# $X$ is Hausdorff if and only if the diagonal of $X\times X$ is closed

Let $X$ be a topological space. The diagonal of $X \times X$ is the subset $$D = \{(x,x)\in X\times X\mid x \in X\}.$$
Show that $X$ is Hausdorff if and only if $D$ is closed in $X \times X$.

First, I tried to show that $X \times X \setminus D$ is open using the fact that $X \times X$ is Hausdorff (because $X$ is Hausdorff), but I couldn’t find an open set that contains a point outside $D$ and is disjoint to it…

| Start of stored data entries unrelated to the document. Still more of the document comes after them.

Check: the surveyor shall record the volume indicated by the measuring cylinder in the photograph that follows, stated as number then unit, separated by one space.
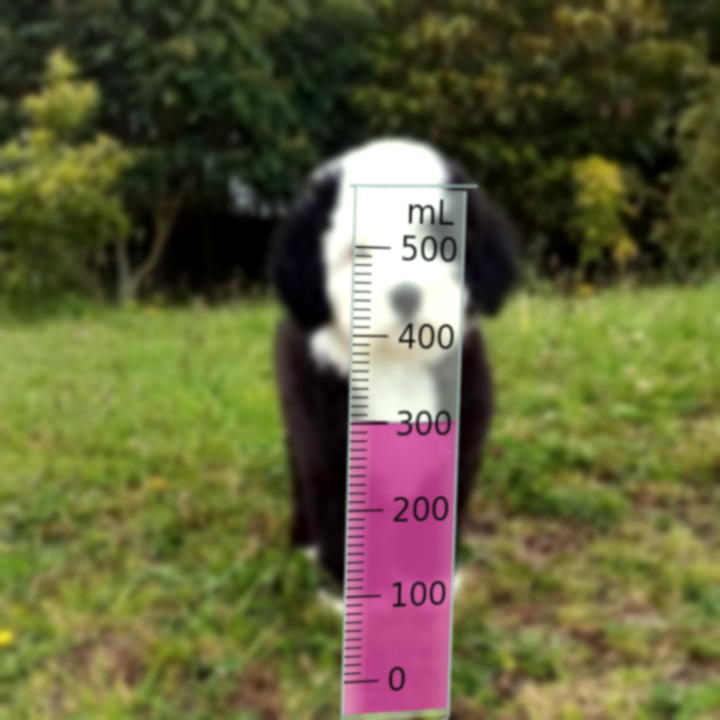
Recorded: 300 mL
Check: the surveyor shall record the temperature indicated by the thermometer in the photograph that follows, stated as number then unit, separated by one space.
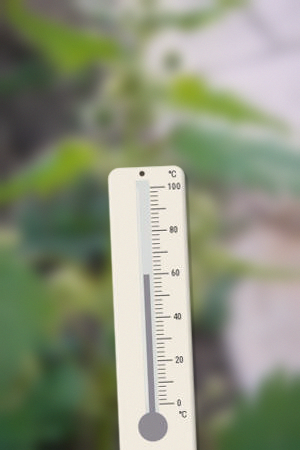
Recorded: 60 °C
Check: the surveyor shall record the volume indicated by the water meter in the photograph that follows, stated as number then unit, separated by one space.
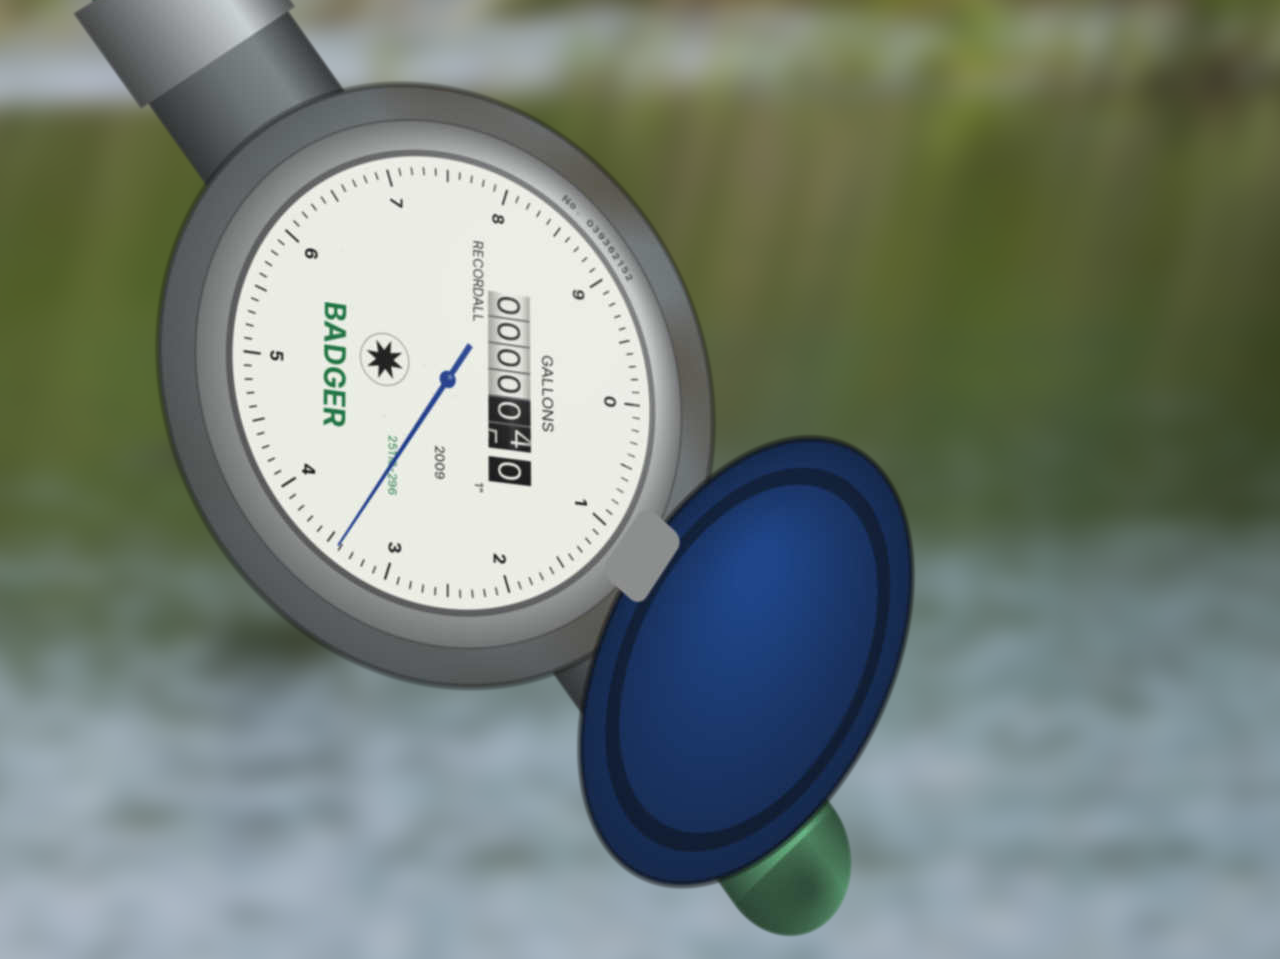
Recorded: 43.4 gal
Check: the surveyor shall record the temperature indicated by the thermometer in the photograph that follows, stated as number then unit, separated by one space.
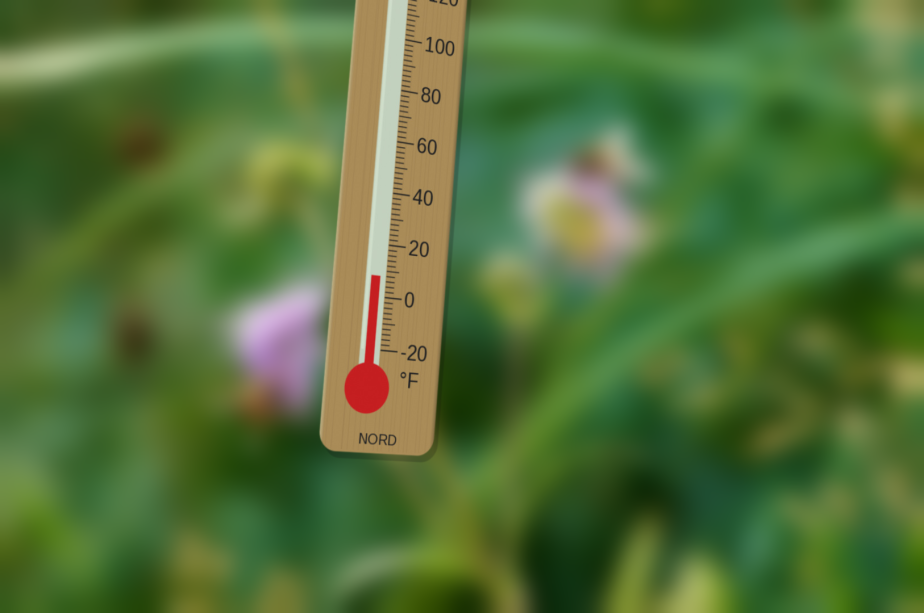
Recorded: 8 °F
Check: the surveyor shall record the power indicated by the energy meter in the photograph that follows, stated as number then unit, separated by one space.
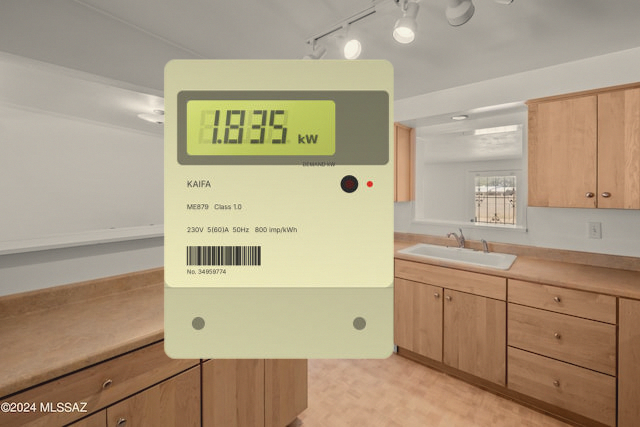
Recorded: 1.835 kW
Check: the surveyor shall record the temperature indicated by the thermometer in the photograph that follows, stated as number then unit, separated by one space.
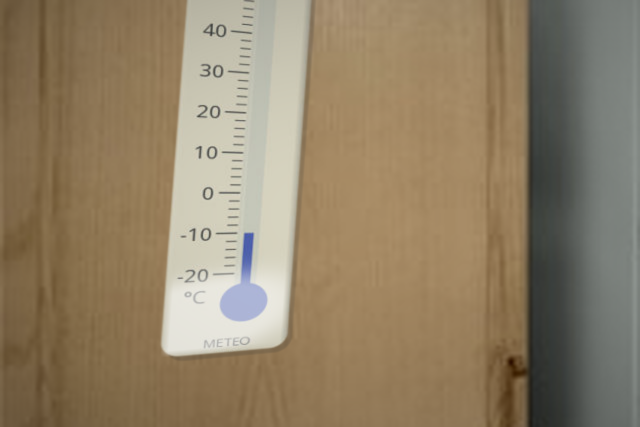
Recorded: -10 °C
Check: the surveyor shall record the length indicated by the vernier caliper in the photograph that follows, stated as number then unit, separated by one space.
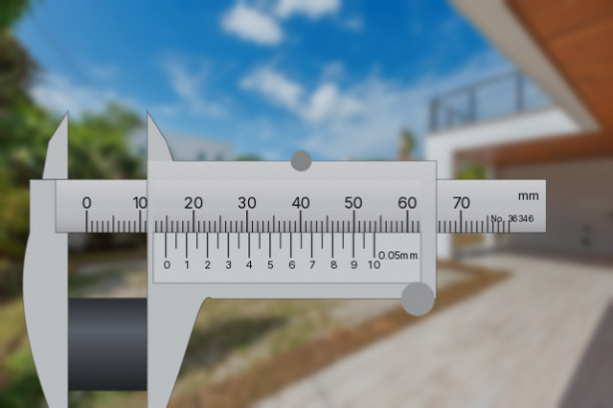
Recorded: 14.8 mm
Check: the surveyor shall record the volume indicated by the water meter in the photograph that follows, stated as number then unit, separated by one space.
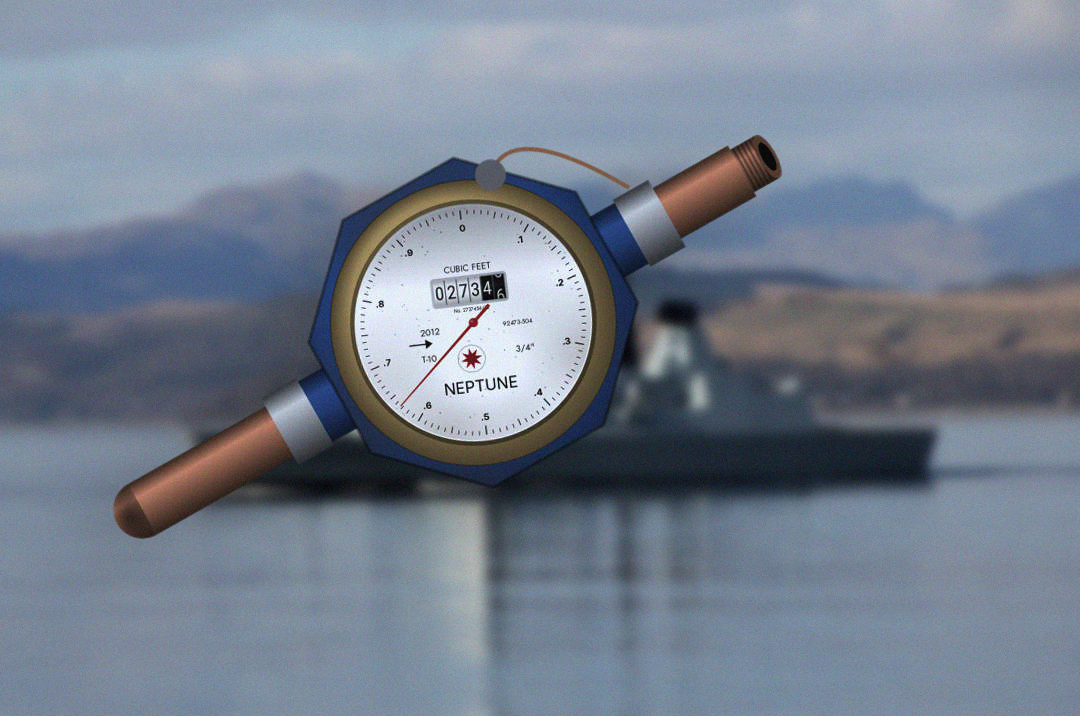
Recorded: 27345.63 ft³
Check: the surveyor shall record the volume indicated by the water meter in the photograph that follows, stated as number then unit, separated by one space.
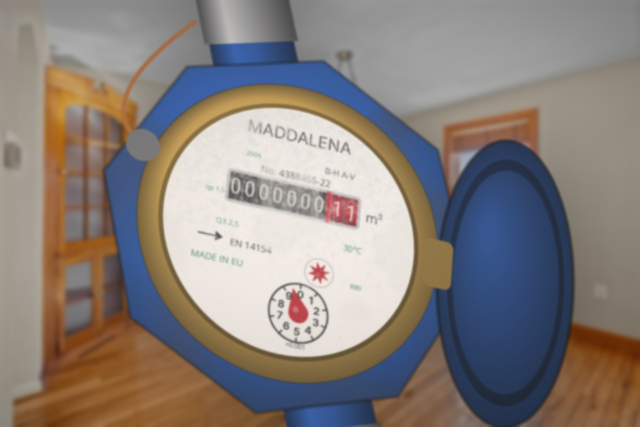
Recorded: 0.109 m³
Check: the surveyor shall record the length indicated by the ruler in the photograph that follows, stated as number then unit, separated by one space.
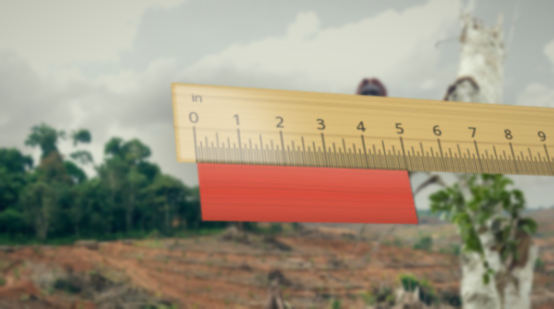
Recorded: 5 in
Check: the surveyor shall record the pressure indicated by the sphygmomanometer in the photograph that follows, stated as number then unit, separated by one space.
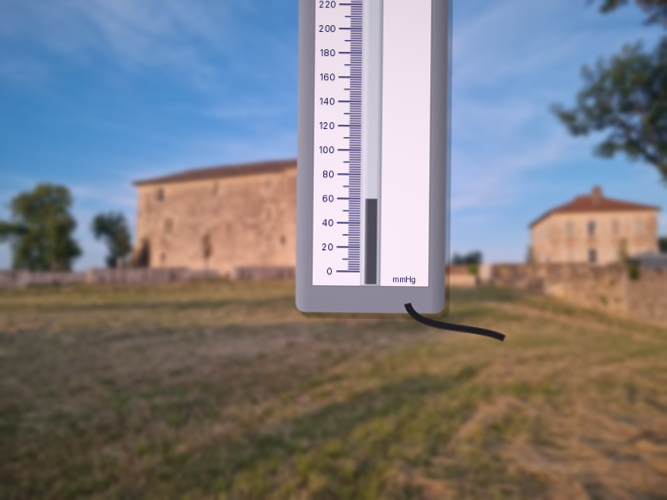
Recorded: 60 mmHg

You have two things to show: that if $D$ is closed, then $X$ is Hausdorff, and that if $X$ is Hausdorff, then $D$ is closed.
Suppose first that $D$ is closed in $X\times X$. To show that $X$ is Hausdorff, you must show that if $x$ and $y$ are any two points of $X$, then there are open sets $U$ and $V$ in $X$ such that $x\in U$, $y\in V$, and $U\cap V=\varnothing$. The trick is to look at the point $p=\langle x,y\rangle\in X\times X$. Because $x\ne y$, $p\notin D$. This means that $p$ is in the open set $(X\times X)\setminus D$. Thus, there must be a basic open set $B$ in the product topology such that $p\in B\subseteq(X\times X)\setminus D$. Basic open sets in the product topology are open boxes, i.e., sets of the form $U\times V$, where $U$ and $V$ are open in $X$, so let $B=U\times V$ for such $U,V\subseteq X$. Can you see how to use this to get the desired open neighborhoods of $x$ and $y$?
Now suppose that $X$ is Hausdorff. To show that $D$ is closed in $X\times X$, you need only show that $(X\times X)\setminus D$ is open. To do this, just take any point $p\in(X\times X)\setminus D$ and show that it has an open neighborhood disjoint from $D$. I suggest that you try to reverse what I did above. First, $p=\langle x,y\rangle$ for some $x,y\in X$, and since $p\notin D$, $x\ne y$. Now use disjoint open neighborhoods of $x$ and $y$ to build a basic open box around $p$ that is disjoint from $D$.